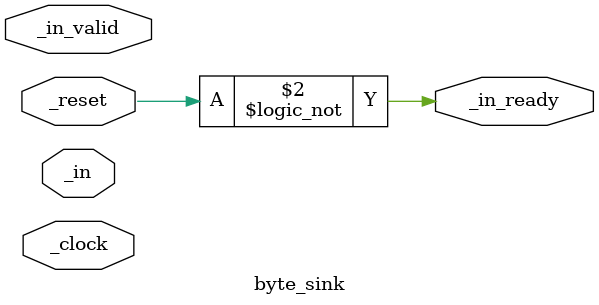
<source format=sv>
`default_nettype none
`timescale 1 ns/1 ns


module byte_sink
(
  input logic      _clock,
  input logic      _reset,

  input logic[7:0] _in,
  input logic      _in_valid,
  output logic     _in_ready
);

  logic[7:0] data = 0;

  always_comb begin
    _in_ready = !_reset;
  end

  always @(posedge _clock) begin
    if (_in_valid) begin
      data <= _in;
    end
  end

endmodule

</source>
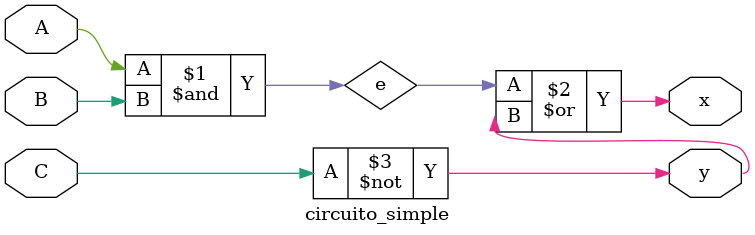
<source format=v>
module circuito_simple(A,B,C,x,y);
    // Puertos: salidas y entradas del circuito
    input A,B,C;
    output x,y;
    // conexion interna o cable
    wire e;
    
    // se ponen primero las salidas, despues las entradas
    and g1(e,A,B);
    not g2(y,C);
    or g3(x,e,y);

endmodule
</source>
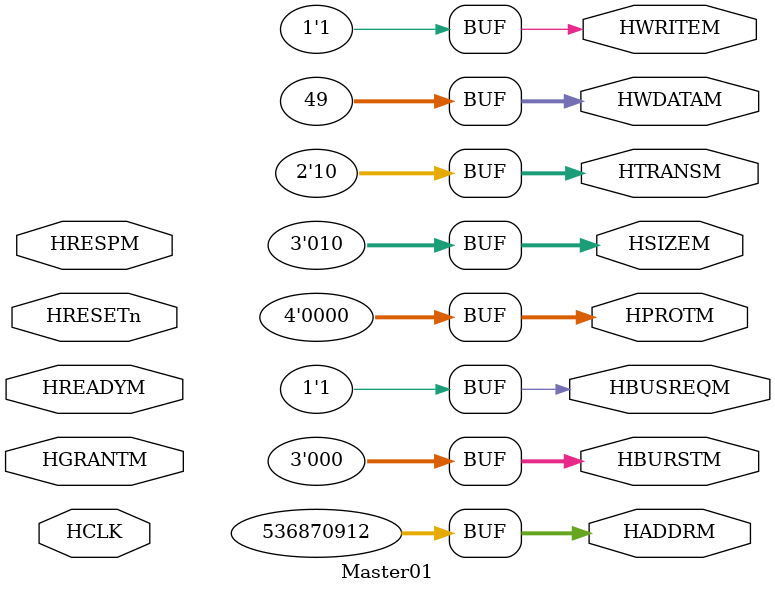
<source format=v>

module Master01  (HCLK, HRESETn,HREADYM,HRESPM,HGRANTM, HADDRM, HTRANSM, HWRITEM, HSIZEM, HBURSTM, HPROTM,
          HWDATAM, HBUSREQM 
          );

  // Signals used during normal operation 
  input     HCLK;
  input     HRESETn;

  // Signals from AMBA bus used during normal operation
  input         HREADYM;
  input  [1:0]  HRESPM;    //dont care
  input         HGRANTM; 
 

  // Signals to AMBA bus used during normal operation
  output[31:0] HADDRM;
  output [1:0] HTRANSM;
  output       HWRITEM;
  output [2:0] HSIZEM;
  output [2:0] HBURSTM;
  output [3:0] HPROTM;
  output[31:0] HWDATAM;
  output       HBUSREQM;



  //---------------------------------------------------------------------- 
  // Signal declarations
  //----------------------------------------------------------------------


  assign HBURSTM = 3'b000;  //SINGLE
  assign HSIZEM = 3'b010;  //WORD
  assign HWRITEM = 1'b1 ;   
  assign HADDRM = 32'h2000_0000; //Tube
  assign HTRANSM = 2'b10;  // NONSEQ
  assign HBUSREQM = 1'b1 ;   
  assign HWDATAM = 32'h0000_0031;
  assign HPROTM = 4'b0000;

  
endmodule


</source>
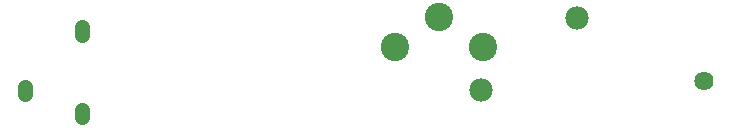
<source format=gbs>
G04 Layer: BottomSolderMaskLayer*
G04 Gerber Generator version 0.2*
G04 Scale: 100 percent, Rotated: No, Reflected: No *
G04 Dimensions in millimeters *
G04 leading zeros omitted , absolute positions ,4 integer and 5 decimal *
%FSLAX45Y45*%
%MOMM*%

%ADD26C,1.3016*%
%ADD29C,2.4032*%
%ADD30C,1.9812*%
%ADD31C,1.6256*%

%LPD*%
D26*
X2348204Y-989611D02*
G01*
X2348204Y-929612D01*
X2348204Y-289613D02*
G01*
X2348204Y-229613D01*
X1868195Y-789612D02*
G01*
X1868195Y-729612D01*
D29*
G01*
X5747105Y-393700D03*
G01*
X4997094Y-393700D03*
G01*
X5372100Y-143713D03*
D30*
G01*
X6539814Y-151485D03*
G01*
X5728385Y-762914D03*
D31*
G01*
X7620000Y-685800D03*
M02*

</source>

+++

ASSIGNED TASK:
Without the images, write out all of the records exactly.

WORKED SOLUTION:
<source format=sv>
`default_nettype none
`timescale 1 ns/1 ns


module byte_sink
(
  input logic      _clock,
  input logic      _reset,

  input logic[7:0] _in,
  input logic      _in_valid,
  output logic     _in_ready
);

  logic[7:0] data = 0;

  always_comb begin
    _in_ready = !_reset;
  end

  always @(posedge _clock) begin
    if (_in_valid) begin
      data <= _in;
    end
  end

endmodule

</source>
<source format=v>
module circuito_simple(A,B,C,x,y);
    // Puertos: salidas y entradas del circuito
    input A,B,C;
    output x,y;
    // conexion interna o cable
    wire e;
    
    // se ponen primero las salidas, despues las entradas
    and g1(e,A,B);
    not g2(y,C);
    or g3(x,e,y);

endmodule
</source>
<source format=v>

module Master01  (HCLK, HRESETn,HREADYM,HRESPM,HGRANTM, HADDRM, HTRANSM, HWRITEM, HSIZEM, HBURSTM, HPROTM,
          HWDATAM, HBUSREQM 
          );

  // Signals used during normal operation 
  input     HCLK;
  input     HRESETn;

  // Signals from AMBA bus used during normal operation
  input         HREADYM;
  input  [1:0]  HRESPM;    //dont care
  input         HGRANTM; 
 

  // Signals to AMBA bus used during normal operation
  output[31:0] HADDRM;
  output [1:0] HTRANSM;
  output       HWRITEM;
  output [2:0] HSIZEM;
  output [2:0] HBURSTM;
  output [3:0] HPROTM;
  output[31:0] HWDATAM;
  output       HBUSREQM;



  //---------------------------------------------------------------------- 
  // Signal declarations
  //----------------------------------------------------------------------


  assign HBURSTM = 3'b000;  //SINGLE
  assign HSIZEM = 3'b010;  //WORD
  assign HWRITEM = 1'b1 ;   
  assign HADDRM = 32'h2000_0000; //Tube
  assign HTRANSM = 2'b10;  // NONSEQ
  assign HBUSREQM = 1'b1 ;   
  assign HWDATAM = 32'h0000_0031;
  assign HPROTM = 4'b0000;

  
endmodule


</source>
<source format=gbs>
G04 Layer: BottomSolderMaskLayer*
G04 Gerber Generator version 0.2*
G04 Scale: 100 percent, Rotated: No, Reflected: No *
G04 Dimensions in millimeters *
G04 leading zeros omitted , absolute positions ,4 integer and 5 decimal *
%FSLAX45Y45*%
%MOMM*%

%ADD26C,1.3016*%
%ADD29C,2.4032*%
%ADD30C,1.9812*%
%ADD31C,1.6256*%

%LPD*%
D26*
X2348204Y-989611D02*
G01*
X2348204Y-929612D01*
X2348204Y-289613D02*
G01*
X2348204Y-229613D01*
X1868195Y-789612D02*
G01*
X1868195Y-729612D01*
D29*
G01*
X5747105Y-393700D03*
G01*
X4997094Y-393700D03*
G01*
X5372100Y-143713D03*
D30*
G01*
X6539814Y-151485D03*
G01*
X5728385Y-762914D03*
D31*
G01*
X7620000Y-685800D03*
M02*

</source>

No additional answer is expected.